### OBJECTIVES
(A) Answer these questions using the audio transcription article:
(i) On what date was it posted?
(ii) How many main services does it say it will examine?
(iii) What two other names does it give for verbatim transcription?
(B) Copy the audio transcription article word for word from "Four types of" to "on your project.".

### EXCERPTED PASSAGE
Four types of audio transcription and when to use them

Posted July 1, 2021

Thanks to machine learning, the potential uses of audio transcription are rapidly expanding. However, in order to maximize your use of this increasingly important service, it’s vital to have a clear understanding of what it involves. There are a wide variety of audio transcription services, each with different benefits and limitations. It goes without saying that which type of audio transcription you choose can have a massive impact on your project.

In this article, we’ll help you to figure out which type of audio transcription is the best for you. By taking a detailed look at each of the four main services, you’ll be able to take the first step towards a transcription that perfectly suits your audio files.

Verbatim transcription

Also called true verbatim or strict verbatim transcription, this is one of the most detailed types of transcription available. It aims to capture all filler words, pauses and non-verbal communication contained within the recording, as well as all the words uttered by the speaker. As a result, verbatim transcripts are usually long and extremely detailed. If the audio contains multiple speakers, verbatim transcribers may also note interruptions, conversational affirmations such as “right” or “uh huh” and overlapping conversation.

### MATERIAL
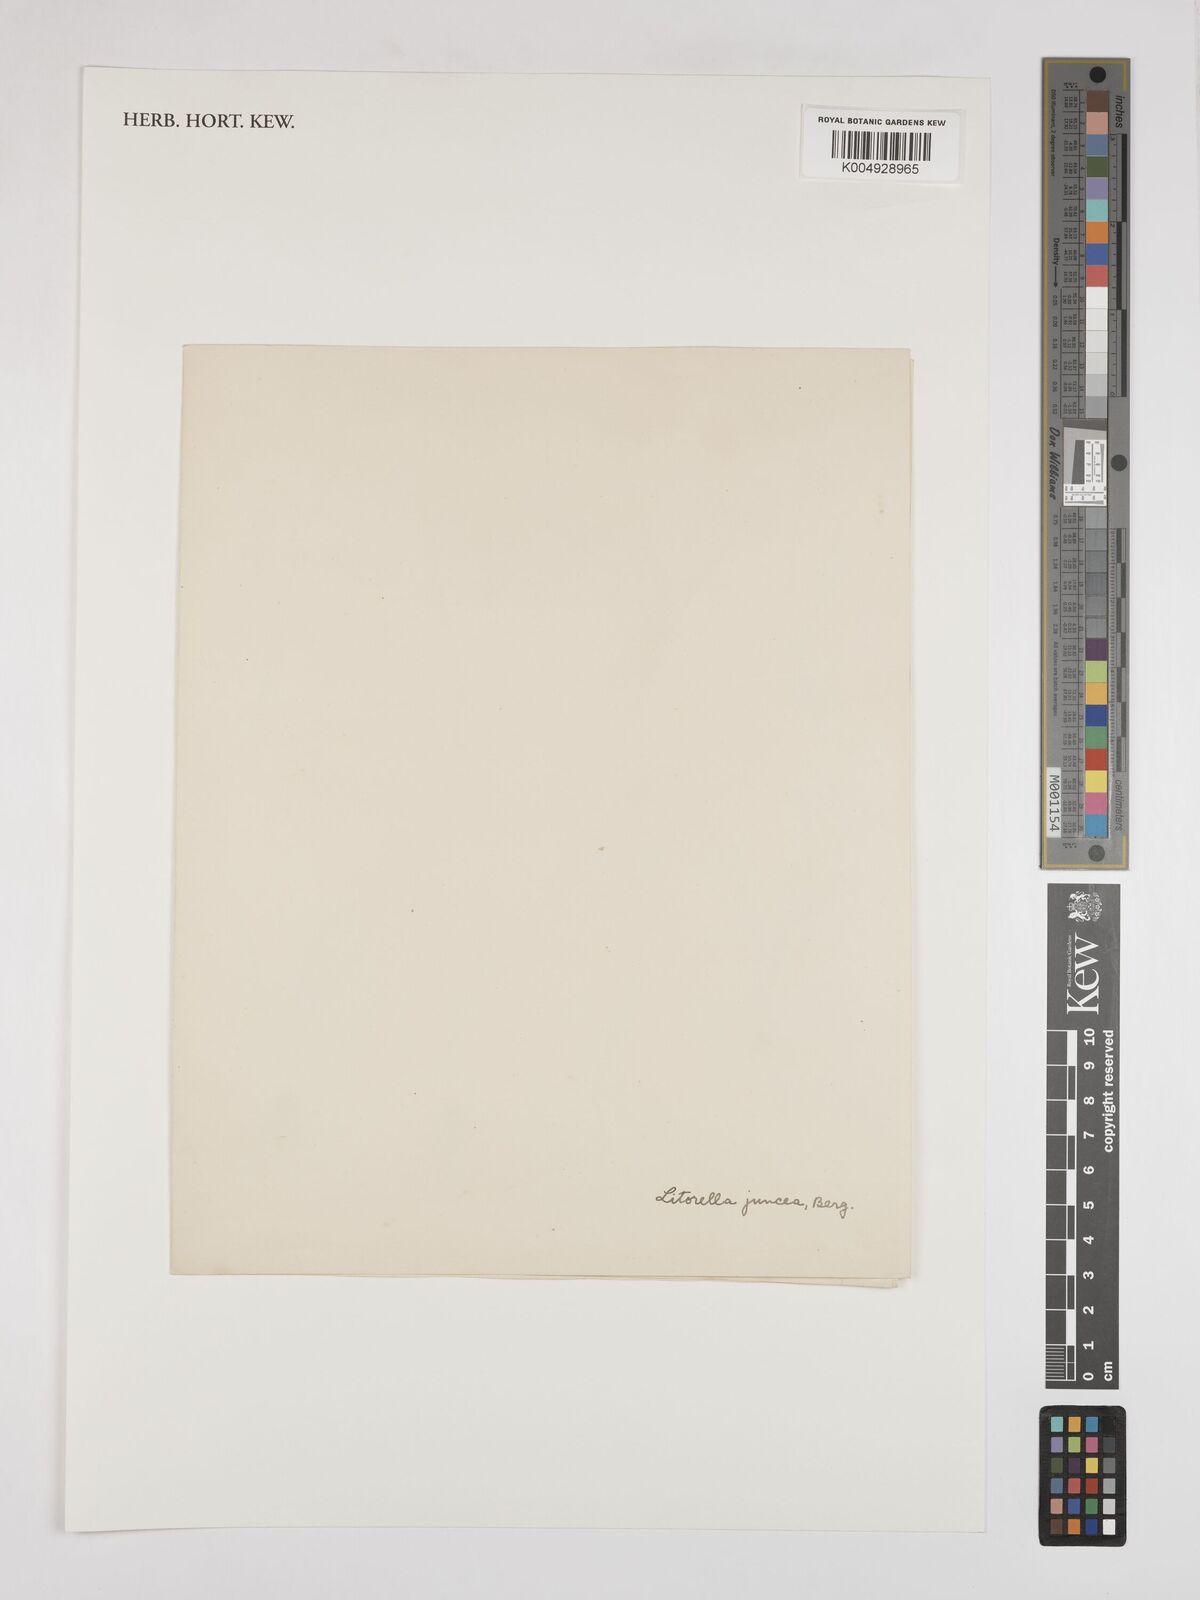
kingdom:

### ANSWERS GIVEN
(A)
(i) July 1, 2021
(ii) Four
(iii) True verbatim and strict verbatim transcription

(B)
Four types of audio transcription and when to use them

Posted July 1, 2021

Thanks to machine learning, the potential uses of audio transcription are rapidly expanding. However, in order to maximize your use of this increasingly important service, it’s vital to have a clear understanding of what it involves. There are a wide variety of audio transcription services, each with different benefits and limitations. It goes without saying that which type of audio transcription you choose can have a massive impact on your project.